Asynchronous Outputs

Also recall that asynchronous outputs copy memory because they populate buffers of a different type than any of the inputs of the same component. There are two factors that cause an output to be asynchronous:

The output creates data for a new buffer type. For example, the aggregate might release data from its outputs that doesn't remotely resemble the data on any of its inputs.
The output does not release data at the same rate or in the same order as it appears on its associated input. For example, the Sort transform output buffers have the same metadata, but the inbound rows are all retained until the last one and then the sorted output is released from the transform.

Execution Tree Definitions

Depending on whom you ask, you'll get different definitions of what constitutes an execution tree because there is a lot of confusion about it and an individual must have a pretty good understanding of the Data Flow Task internals to understand the definition. You now have all the information you need to understand what an execution tree is.

An execution tree is a section of data flow starting from an asynchronous output and terminating at inputs on transforms that have no synchronous outputs. Some examples might help to clarify the concept.
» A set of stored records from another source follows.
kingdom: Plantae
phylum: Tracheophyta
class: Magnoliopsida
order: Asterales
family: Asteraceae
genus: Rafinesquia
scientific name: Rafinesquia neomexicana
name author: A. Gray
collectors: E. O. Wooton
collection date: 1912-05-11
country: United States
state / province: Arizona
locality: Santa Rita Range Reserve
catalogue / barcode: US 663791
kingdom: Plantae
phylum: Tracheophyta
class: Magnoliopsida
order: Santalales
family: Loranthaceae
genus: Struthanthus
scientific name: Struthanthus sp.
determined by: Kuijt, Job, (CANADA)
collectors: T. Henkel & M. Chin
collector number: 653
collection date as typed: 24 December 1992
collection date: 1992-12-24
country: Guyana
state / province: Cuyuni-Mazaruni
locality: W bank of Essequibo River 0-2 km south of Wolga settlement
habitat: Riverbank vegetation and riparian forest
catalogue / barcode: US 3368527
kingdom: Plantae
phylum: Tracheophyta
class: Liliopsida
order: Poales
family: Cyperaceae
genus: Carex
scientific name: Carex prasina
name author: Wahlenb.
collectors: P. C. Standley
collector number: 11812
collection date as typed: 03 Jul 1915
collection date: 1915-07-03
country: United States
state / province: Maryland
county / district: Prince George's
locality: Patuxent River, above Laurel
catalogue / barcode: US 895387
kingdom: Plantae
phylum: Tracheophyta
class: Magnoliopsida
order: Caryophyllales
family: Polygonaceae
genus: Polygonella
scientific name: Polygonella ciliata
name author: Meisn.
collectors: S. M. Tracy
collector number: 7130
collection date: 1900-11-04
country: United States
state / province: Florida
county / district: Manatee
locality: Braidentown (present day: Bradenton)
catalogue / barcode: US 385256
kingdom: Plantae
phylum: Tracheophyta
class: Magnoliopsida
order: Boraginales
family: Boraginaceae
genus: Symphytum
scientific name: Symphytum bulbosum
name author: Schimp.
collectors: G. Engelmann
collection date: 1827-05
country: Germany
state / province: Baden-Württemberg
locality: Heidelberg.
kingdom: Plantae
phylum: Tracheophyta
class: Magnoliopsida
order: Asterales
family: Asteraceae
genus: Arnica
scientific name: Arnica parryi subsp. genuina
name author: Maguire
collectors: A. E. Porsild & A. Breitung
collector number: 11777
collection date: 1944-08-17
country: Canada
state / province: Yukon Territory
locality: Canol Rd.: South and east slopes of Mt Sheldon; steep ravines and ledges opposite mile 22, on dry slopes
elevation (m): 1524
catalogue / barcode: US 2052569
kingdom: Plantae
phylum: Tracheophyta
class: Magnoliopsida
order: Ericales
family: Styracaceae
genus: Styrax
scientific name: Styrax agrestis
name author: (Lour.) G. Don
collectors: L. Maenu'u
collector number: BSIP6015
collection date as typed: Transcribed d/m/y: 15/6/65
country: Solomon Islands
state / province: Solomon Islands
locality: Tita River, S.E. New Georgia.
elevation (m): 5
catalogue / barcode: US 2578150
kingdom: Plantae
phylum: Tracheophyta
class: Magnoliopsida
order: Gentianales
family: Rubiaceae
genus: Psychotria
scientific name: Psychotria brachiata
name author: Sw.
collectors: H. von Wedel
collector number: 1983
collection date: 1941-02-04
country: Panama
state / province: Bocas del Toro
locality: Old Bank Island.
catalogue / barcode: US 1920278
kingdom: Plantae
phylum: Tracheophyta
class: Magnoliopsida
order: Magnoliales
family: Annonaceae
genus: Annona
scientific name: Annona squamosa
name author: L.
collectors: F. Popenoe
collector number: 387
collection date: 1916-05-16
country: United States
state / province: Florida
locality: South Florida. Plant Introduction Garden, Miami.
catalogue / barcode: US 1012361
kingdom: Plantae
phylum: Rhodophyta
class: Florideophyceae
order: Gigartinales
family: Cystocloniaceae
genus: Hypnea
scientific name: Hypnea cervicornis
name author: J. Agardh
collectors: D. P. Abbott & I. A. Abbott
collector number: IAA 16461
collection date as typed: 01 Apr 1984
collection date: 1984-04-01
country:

Source Derived Column Data Conversion Sort Destination

Ignoring error outputs, the preceding data flow has two execution trees. Sources are always asynchronous because there is no input for the output. The Derived Column has synchronous outputs as well as the Data Conversion transform. However the Sort has asynchronous outputs and, so, the first execution tree starts at the Source output and ends at the Sort input. The second execution tree starts at the Sort output and ends at the Destination.

Here's another example:

Source1->Sort1 \                               |---> Merge ->Aggregate->Destination Source2->Sort2 /

In the preceding data flow, there are exactly six execution trees.

Source1 Output Sort1 Input
Sort2 Input
Merge Input
Merge Input
Aggregate Input
Destination

Another way to think about execution trees is what they share in common. With the exception of those including sources, which have their own dedicated thread, transforms on the same execution tree share the same execution thread. They also share the same buffer type. However, as you'll soon discover, all the columns on a buffer are not always visible to all transforms on the same execution tree.

So, why does it matter? Why all this energy to describe execution trees? As it turns out, execution trees are an important concept to understand when tuning data flows. Execution trees are revisited later in this chapter in the "Turnkey Settings for Speedup" section.

Engine Threads

Engine threads are almost synonymous with execution trees. In the data flow shown previously, there are six threads, plus one thread that the runtime provides to the Data Flow Task. Remember that source threads block, so they are exclusively dedicated to the processing of sources. There is generally one thread for every execution tree. The formula for estimating threads needed for a given data flow is as follows:

number of threads = sources + execution trees

Understanding the threading is helpful when tuning data flows to more fully utilize a machine's available resources.

That's a quick primer on the Data Flow Task internals. There is a lot more, of course. This discussion just scratched the surface. You could write a whole book just about the Data Flow Task and someone probably will. However, what is covered here should be sufficient to understand the following discussions about how to tune your data flows.